Para merecer un voto, no basta con una cara bonita o un jingle pegajoso. Es imperativo «hablar claro» sobre el coctel maldito que amenaza la estabilidad de la nación: el dúo dinámico de la política y los negocios que ha encontrado en la emisión de bonos, instrumentos de hacienda y certificados del Banco Central una gallina de los huevos de oro, mientras la ética desaparece del paisaje del servidor público.
El diagnóstico de una herencia pesada
República Dominicana arrastra problemas históricos que no son nuevos, pero que en los últimos años han mutado hacia formas más complejas y difíciles de combatir.

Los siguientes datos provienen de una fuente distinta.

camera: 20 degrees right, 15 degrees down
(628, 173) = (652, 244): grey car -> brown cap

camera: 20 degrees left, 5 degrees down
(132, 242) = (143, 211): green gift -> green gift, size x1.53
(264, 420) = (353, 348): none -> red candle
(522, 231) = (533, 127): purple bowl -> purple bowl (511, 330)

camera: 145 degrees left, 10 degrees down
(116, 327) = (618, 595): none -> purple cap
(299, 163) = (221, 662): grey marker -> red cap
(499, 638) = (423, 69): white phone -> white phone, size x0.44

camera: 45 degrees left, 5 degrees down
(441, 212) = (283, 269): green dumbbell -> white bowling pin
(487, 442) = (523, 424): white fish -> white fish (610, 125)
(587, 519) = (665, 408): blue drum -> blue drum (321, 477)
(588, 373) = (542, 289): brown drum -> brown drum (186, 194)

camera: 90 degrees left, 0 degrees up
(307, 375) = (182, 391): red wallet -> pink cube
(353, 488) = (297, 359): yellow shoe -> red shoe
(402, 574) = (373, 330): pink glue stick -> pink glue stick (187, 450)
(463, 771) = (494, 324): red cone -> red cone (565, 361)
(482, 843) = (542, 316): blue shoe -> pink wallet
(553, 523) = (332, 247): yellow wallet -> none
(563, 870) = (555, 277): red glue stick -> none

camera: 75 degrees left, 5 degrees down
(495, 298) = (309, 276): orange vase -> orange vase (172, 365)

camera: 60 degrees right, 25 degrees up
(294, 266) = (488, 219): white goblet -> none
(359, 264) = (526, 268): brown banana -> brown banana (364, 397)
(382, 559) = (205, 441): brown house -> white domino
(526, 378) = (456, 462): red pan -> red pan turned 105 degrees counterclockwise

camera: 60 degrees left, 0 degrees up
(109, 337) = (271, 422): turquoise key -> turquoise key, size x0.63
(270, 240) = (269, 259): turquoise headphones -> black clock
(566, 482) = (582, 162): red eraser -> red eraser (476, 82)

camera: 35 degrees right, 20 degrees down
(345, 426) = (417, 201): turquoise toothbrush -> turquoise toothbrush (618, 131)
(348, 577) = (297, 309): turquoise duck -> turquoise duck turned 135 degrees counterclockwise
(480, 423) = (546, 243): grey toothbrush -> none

Según la más reciente Encuesta nacional de opinión pública ACDMedia de febrero de 2026, los ciudadanos son claros al señalar a los culpables de su descontento: la delincuencia e inseguridad (36%), el alto costo de la vida (29.5%) y la corrupción gubernamental (15.4%).
Estos números no son solo estadísticas; son el reflejo de una sociedad que siente que el pacto social se ha roto. La inseguridad es hija de la falta de oportunidades y de un sistema penal que no disuade. El costo de la vida es la cara visible de una economía que crece en macro, pero no llega al bolsillo del ciudadano de a pie. Y la corrupción… la corrupción es la madre que los cobija a todos.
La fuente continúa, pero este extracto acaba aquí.